Records to use:
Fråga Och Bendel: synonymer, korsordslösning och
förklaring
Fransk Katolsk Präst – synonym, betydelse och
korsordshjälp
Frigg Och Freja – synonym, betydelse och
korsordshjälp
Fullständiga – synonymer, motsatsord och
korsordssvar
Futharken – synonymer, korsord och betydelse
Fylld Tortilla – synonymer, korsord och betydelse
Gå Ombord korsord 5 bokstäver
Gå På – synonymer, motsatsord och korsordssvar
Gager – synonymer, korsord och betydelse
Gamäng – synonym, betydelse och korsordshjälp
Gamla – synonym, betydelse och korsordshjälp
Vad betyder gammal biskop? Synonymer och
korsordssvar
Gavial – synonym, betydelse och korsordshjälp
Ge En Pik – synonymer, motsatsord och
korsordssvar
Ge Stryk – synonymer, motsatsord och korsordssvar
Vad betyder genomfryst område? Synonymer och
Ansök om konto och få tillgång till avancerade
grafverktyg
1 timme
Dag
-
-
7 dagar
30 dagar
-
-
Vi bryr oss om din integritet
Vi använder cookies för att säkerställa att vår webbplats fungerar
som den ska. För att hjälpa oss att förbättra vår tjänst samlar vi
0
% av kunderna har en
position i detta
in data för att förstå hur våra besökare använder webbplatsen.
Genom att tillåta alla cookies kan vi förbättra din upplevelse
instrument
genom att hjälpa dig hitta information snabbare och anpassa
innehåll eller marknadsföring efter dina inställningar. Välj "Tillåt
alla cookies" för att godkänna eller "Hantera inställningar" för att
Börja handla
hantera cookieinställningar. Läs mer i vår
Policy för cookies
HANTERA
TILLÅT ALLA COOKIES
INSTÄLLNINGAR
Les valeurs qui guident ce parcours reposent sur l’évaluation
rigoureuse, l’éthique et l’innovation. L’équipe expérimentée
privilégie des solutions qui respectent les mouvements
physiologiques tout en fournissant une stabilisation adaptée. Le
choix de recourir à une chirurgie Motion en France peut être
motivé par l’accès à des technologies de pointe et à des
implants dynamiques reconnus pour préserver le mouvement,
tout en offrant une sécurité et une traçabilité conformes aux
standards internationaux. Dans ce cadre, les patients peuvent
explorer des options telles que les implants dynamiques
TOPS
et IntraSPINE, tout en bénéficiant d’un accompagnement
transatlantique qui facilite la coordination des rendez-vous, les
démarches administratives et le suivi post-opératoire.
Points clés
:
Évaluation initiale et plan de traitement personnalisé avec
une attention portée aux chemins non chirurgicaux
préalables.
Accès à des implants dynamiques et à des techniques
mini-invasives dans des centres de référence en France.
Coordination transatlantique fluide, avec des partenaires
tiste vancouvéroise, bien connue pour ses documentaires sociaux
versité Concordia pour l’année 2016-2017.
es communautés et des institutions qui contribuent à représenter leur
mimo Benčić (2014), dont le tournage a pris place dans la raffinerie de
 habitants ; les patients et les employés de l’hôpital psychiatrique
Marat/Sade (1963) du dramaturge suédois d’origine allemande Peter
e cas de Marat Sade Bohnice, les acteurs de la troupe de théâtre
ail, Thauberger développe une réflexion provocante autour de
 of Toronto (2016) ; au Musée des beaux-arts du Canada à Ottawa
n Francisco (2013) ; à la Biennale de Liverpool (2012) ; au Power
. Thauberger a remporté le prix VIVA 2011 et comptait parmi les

Aim of the task: Exact repetition of every entry in the data is required.

Solution:
Fråga Och Bendel: synonymer, korsordslösning och
förklaring
Fransk Katolsk Präst – synonym, betydelse och
korsordshjälp
Frigg Och Freja – synonym, betydelse och
korsordshjälp
Fullständiga – synonymer, motsatsord och
korsordssvar
Futharken – synonymer, korsord och betydelse
Fylld Tortilla – synonymer, korsord och betydelse
Gå Ombord korsord 5 bokstäver
Gå På – synonymer, motsatsord och korsordssvar
Gager – synonymer, korsord och betydelse
Gamäng – synonym, betydelse och korsordshjälp
Gamla – synonym, betydelse och korsordshjälp
Vad betyder gammal biskop? Synonymer och
korsordssvar
Gavial – synonym, betydelse och korsordshjälp
Ge En Pik – synonymer, motsatsord och
korsordssvar
Ge Stryk – synonymer, motsatsord och korsordssvar
Vad betyder genomfryst område? Synonymer och
Ansök om konto och få tillgång till avancerade
grafverktyg
1 timme
Dag
-
-
7 dagar
30 dagar
-
-
Vi bryr oss om din integritet
Vi använder cookies för att säkerställa att vår webbplats fungerar
som den ska. För att hjälpa oss att förbättra vår tjänst samlar vi
0
% av kunderna har en
position i detta
in data för att förstå hur våra besökare använder webbplatsen.
Genom att tillåta alla cookies kan vi förbättra din upplevelse
instrument
genom att hjälpa dig hitta information snabbare och anpassa
innehåll eller marknadsföring efter dina inställningar. Välj "Tillåt
alla cookies" för att godkänna eller "Hantera inställningar" för att
Börja handla
hantera cookieinställningar. Läs mer i vår
Policy för cookies
HANTERA
TILLÅT ALLA COOKIES
INSTÄLLNINGAR
Les valeurs qui guident ce parcours reposent sur l’évaluation
rigoureuse, l’éthique et l’innovation. L’équipe expérimentée
privilégie des solutions qui respectent les mouvements
physiologiques tout en fournissant une stabilisation adaptée. Le
choix de recourir à une chirurgie Motion en France peut être
motivé par l’accès à des technologies de pointe et à des
implants dynamiques reconnus pour préserver le mouvement,
tout en offrant une sécurité et une traçabilité conformes aux
standards internationaux. Dans ce cadre, les patients peuvent
explorer des options telles que les implants dynamiques
TOPS
et IntraSPINE, tout en bénéficiant d’un accompagnement
transatlantique qui facilite la coordination des rendez-vous, les
démarches administratives et le suivi post-opératoire.
Points clés
:
Évaluation initiale et plan de traitement personnalisé avec
une attention portée aux chemins non chirurgicaux
préalables.
Accès à des implants dynamiques et à des techniques
mini-invasives dans des centres de référence en France.
Coordination transatlantique fluide, avec des partenaires
tiste vancouvéroise, bien connue pour ses documentaires sociaux
versité Concordia pour l’année 2016-2017.
es communautés et des institutions qui contribuent à représenter leur
mimo Benčić (2014), dont le tournage a pris place dans la raffinerie de
 habitants ; les patients et les employés de l’hôpital psychiatrique
Marat/Sade (1963) du dramaturge suédois d’origine allemande Peter
e cas de Marat Sade Bohnice, les acteurs de la troupe de théâtre
ail, Thauberger développe une réflexion provocante autour de
 of Toronto (2016) ; au Musée des beaux-arts du Canada à Ottawa
n Francisco (2013) ; à la Biennale de Liverpool (2012) ; au Power
. Thauberger a remporté le prix VIVA 2011 et comptait parmi les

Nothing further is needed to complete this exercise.